It may be fairly easy to say that the dignity of a person in the domain of psychiatry should be respected. Justification is easy to find. For example, the South African Constitution proclaims ‘everyone has inherent dignity and the right to have their dignity respected and protected.’
When simply a pretence, this kind of talk is obviously cheap. But pretence isn’t the only reason behind such statements. Cheap talk presents as a gap between a principle and its practice. In paying lip-service to the principle, ‘respect’ becomes a mere token of respect rather than the real McCoy, with that being the action of holding the dignity of the person in high regard. And before prematurely thinking of course, I do that, recognise the taxing challenges in doing so.
I highlight here two major challenges in the practice of holding the dignity of a person in high regard: recognising the effects mental disorder has on one’s dignity, and accounting for the diversity of ways in which mental disorder is evaluated as dignified and undignified.
We can list a few potential but well-known effects of mental disorder on one’s dignity. When someone is depressed, that person usually undervalues his or her self-worth and dignity. A person in a manic episode often overvalues his or her worth and dignity, sometimes to a delusional extent. Some deeds in mania and psychosis such as sexual indiscretions, indiscriminate spending, and grossly disorganised behaviour bring the indignities of shame, embarrassment and humiliation for the family and the patient (sometimes only after recovery). Fears about the indignities of embarrassment and humiliation are at the core of social anxiety disorder/social phobia. Families and society do sometimes respond to the manifestations of mental disorder in undignifying ways – such as laughter, jokes, rejection, condescendence, etc. – even if merely trying to deal with the psychological threat of also being afflicted by mental disorder.
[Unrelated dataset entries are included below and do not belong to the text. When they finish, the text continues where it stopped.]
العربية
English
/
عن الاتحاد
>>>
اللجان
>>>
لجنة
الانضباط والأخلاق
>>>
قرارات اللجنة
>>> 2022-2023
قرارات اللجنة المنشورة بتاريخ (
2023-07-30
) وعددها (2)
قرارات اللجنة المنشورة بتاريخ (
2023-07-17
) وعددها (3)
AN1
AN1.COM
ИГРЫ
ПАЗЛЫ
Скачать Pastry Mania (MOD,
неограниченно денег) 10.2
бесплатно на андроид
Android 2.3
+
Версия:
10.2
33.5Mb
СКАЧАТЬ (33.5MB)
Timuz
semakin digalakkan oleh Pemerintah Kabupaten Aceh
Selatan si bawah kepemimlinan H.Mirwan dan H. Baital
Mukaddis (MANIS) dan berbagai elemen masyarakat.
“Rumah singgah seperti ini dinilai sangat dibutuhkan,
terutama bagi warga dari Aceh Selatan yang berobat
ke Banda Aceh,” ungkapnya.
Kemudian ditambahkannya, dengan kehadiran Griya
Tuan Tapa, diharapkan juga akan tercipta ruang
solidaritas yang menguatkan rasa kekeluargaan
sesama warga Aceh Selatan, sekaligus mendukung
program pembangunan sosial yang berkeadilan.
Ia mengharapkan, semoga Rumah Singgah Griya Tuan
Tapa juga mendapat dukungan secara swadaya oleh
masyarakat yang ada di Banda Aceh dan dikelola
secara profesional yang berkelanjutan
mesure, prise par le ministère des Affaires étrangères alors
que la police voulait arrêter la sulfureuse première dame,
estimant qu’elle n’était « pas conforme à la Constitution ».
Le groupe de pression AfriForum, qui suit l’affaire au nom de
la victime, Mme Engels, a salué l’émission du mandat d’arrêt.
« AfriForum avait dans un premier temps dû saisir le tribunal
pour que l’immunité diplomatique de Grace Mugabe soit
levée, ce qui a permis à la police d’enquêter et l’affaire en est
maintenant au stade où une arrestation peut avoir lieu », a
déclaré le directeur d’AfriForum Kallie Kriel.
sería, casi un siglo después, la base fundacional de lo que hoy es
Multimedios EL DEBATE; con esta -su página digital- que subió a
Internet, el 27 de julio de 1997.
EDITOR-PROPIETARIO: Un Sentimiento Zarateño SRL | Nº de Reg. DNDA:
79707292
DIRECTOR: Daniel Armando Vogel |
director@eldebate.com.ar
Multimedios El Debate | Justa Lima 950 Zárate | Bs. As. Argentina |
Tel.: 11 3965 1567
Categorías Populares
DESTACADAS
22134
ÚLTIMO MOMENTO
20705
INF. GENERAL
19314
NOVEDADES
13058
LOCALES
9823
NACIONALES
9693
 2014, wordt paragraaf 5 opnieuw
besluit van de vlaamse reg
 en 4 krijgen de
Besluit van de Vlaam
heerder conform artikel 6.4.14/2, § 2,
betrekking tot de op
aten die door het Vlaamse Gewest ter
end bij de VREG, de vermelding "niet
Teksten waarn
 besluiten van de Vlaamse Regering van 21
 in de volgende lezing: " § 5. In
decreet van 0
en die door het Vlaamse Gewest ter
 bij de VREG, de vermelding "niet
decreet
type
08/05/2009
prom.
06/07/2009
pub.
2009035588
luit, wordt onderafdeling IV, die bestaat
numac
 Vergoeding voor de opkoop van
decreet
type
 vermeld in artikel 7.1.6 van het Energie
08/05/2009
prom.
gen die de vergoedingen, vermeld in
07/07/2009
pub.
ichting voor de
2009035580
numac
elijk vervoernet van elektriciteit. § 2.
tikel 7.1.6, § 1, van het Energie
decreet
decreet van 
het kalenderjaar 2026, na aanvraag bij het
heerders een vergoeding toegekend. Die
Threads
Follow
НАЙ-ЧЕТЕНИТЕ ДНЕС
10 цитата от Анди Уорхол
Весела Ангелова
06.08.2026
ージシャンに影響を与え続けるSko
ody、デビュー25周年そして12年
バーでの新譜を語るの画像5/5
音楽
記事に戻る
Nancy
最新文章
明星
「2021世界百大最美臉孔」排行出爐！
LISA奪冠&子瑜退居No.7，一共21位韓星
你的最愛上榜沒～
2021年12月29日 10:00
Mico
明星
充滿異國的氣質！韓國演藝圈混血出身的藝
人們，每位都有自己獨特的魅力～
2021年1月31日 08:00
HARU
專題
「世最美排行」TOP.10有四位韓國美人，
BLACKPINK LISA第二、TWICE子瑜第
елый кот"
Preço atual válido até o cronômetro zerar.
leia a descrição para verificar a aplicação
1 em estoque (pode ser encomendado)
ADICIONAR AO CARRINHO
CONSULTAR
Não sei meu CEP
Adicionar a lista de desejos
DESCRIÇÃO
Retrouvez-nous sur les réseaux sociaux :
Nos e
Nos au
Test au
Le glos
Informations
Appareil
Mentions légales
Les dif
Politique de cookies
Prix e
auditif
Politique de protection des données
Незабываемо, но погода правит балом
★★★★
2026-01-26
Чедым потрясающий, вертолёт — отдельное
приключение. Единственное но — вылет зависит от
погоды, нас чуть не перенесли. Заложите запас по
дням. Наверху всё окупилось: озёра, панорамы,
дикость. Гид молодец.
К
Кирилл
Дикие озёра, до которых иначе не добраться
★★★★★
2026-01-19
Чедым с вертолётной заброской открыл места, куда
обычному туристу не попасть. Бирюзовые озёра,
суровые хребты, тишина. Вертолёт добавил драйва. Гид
Presuming these effects on one’s dignity, even flagging some of them, might seem to undermine the very respect for dignity I’m advocating. One’s dignity is after all not necessarily affected when suffering from mental disorder. However, failing to recognise them when they are indeed present, is worse, for it precludes accounting for them in restoring dignity. The action of holding in high regard the dignity of a person suffering from mental disorder thus includes the pursuit of restoring dignity when so affected. Crucial in determining an appropriate course of action is to identify in whose view the dignity of the person is so affected: the patient, the family, the community, the practitioner, and/or the society at large.
The second major challenge I highlight in the practice of holding the dignity of a person in high regard is to account for the differences among people, families, and communities in evaluating what is dignified and undignified. Surely, we share values by which almost anyone would concur something is dignified or undignified. Holding the dignity of a person in high regard is itself a shared value. But ethically sound practice should also account for a range of diverse values in a given context. For example, an applicant to the High Court in South Africa argued a few months ago that he should be assisted by his physician to commit suicide, for the excruciating pain he was suffering was undignified, and therefore in breach of his constitutional right to dignity. Not everyone, however, considers the suffering of excruciating pain as undignified. Many people have attested to the dignity with which they have endured, or have seen others endure, suffering.
Accounting for both diverse and shared values in what counts as dignified and undignified goes some way, but to hold the dignity of a person in high regard in the domain of psychiatry requires that the values, shared and diverse, that are not principally about dignity, are accounted for too.